◆ WHAT YOU HAVE TO DO
Go through the material below and return each line with the string "output" in it.

- - - -

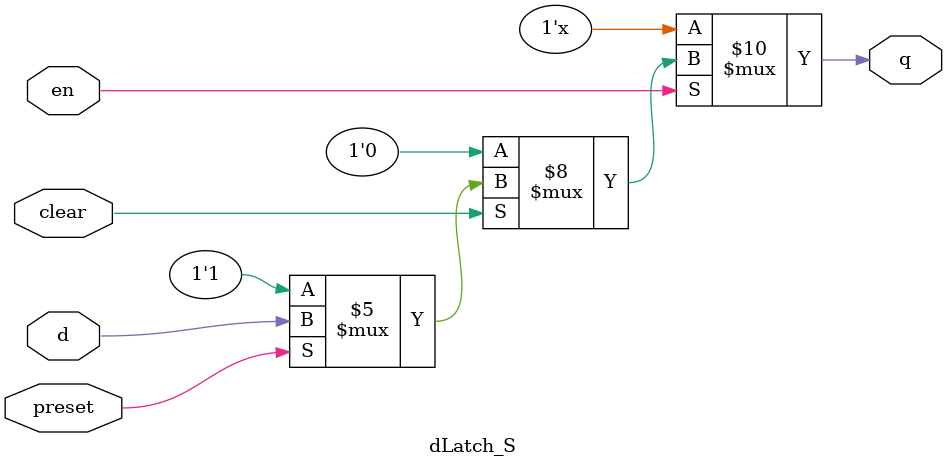
<source format=v>
module dLatch_S(input d,en,preset,clear,output reg q);
always@(*)
begin
if(en)
begin
if(~clear)
q<=0;
else if(~preset)
q<=1;
else
q<=d;
end
end
endmodule

</source>
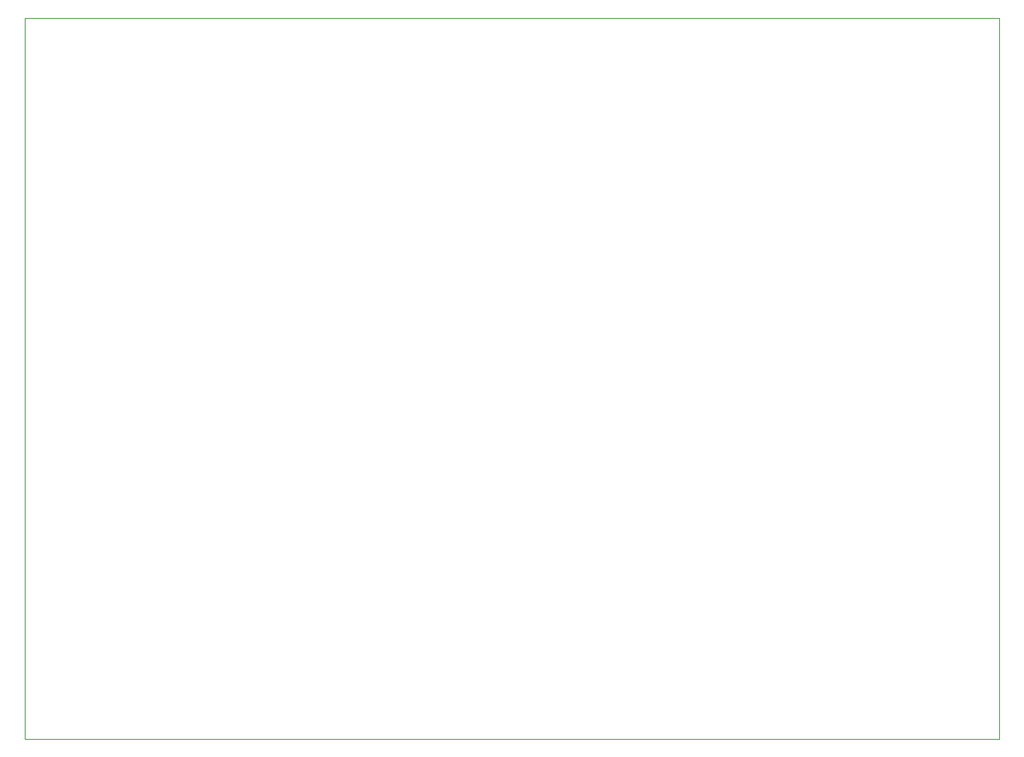
<source format=gbr>
%TF.GenerationSoftware,KiCad,Pcbnew,8.0.5*%
%TF.CreationDate,2025-05-05T01:40:06+02:00*%
%TF.ProjectId,nodo_central,6e6f646f-5f63-4656-9e74-72616c2e6b69,rev?*%
%TF.SameCoordinates,Original*%
%TF.FileFunction,Profile,NP*%
%FSLAX46Y46*%
G04 Gerber Fmt 4.6, Leading zero omitted, Abs format (unit mm)*
G04 Created by KiCad (PCBNEW 8.0.5) date 2025-05-05 01:40:06*
%MOMM*%
%LPD*%
G01*
G04 APERTURE LIST*
%TA.AperFunction,Profile*%
%ADD10C,0.050000*%
%TD*%
G04 APERTURE END LIST*
D10*
X95656400Y-35195200D02*
X205500000Y-35195200D01*
X205500000Y-116450000D01*
X95656400Y-116450000D01*
X95656400Y-35195200D01*
M02*

</source>
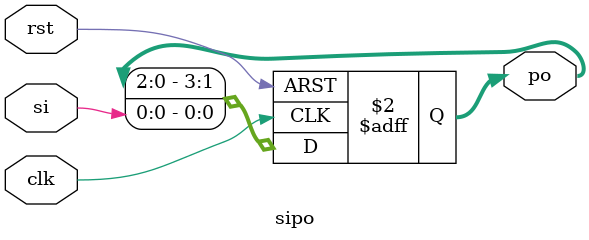
<source format=v>

module sipo(input clk,rst,si,output reg [3:0] po);
  always@(posedge clk or posedge rst)
    begin
      if(rst)
        po <= 4'b0000;
      else
        po <= {po[2:0],si};
    end
endmodule
      

</source>
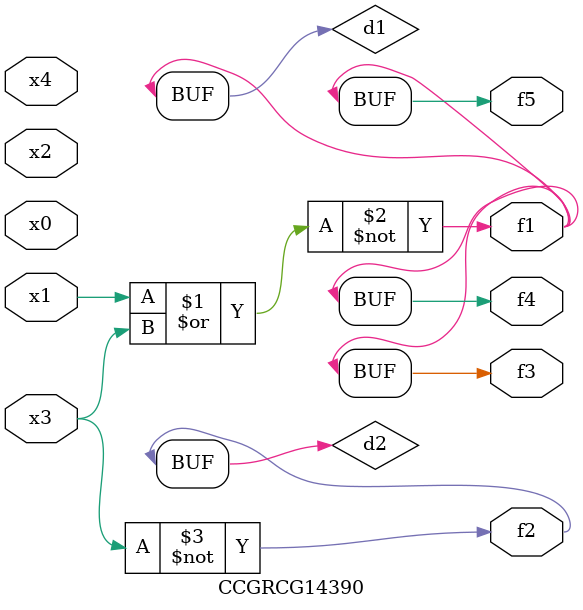
<source format=v>
module CCGRCG14390(
	input x0, x1, x2, x3, x4,
	output f1, f2, f3, f4, f5
);

	wire d1, d2;

	nor (d1, x1, x3);
	not (d2, x3);
	assign f1 = d1;
	assign f2 = d2;
	assign f3 = d1;
	assign f4 = d1;
	assign f5 = d1;
endmodule

</source>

- - - -

◆ TASK SOLUTION
module dLatch_S(input d,en,preset,clear,output reg q);
module sipo(input clk,rst,si,output reg [3:0] po);
	output f1, f2, f3, f4, f5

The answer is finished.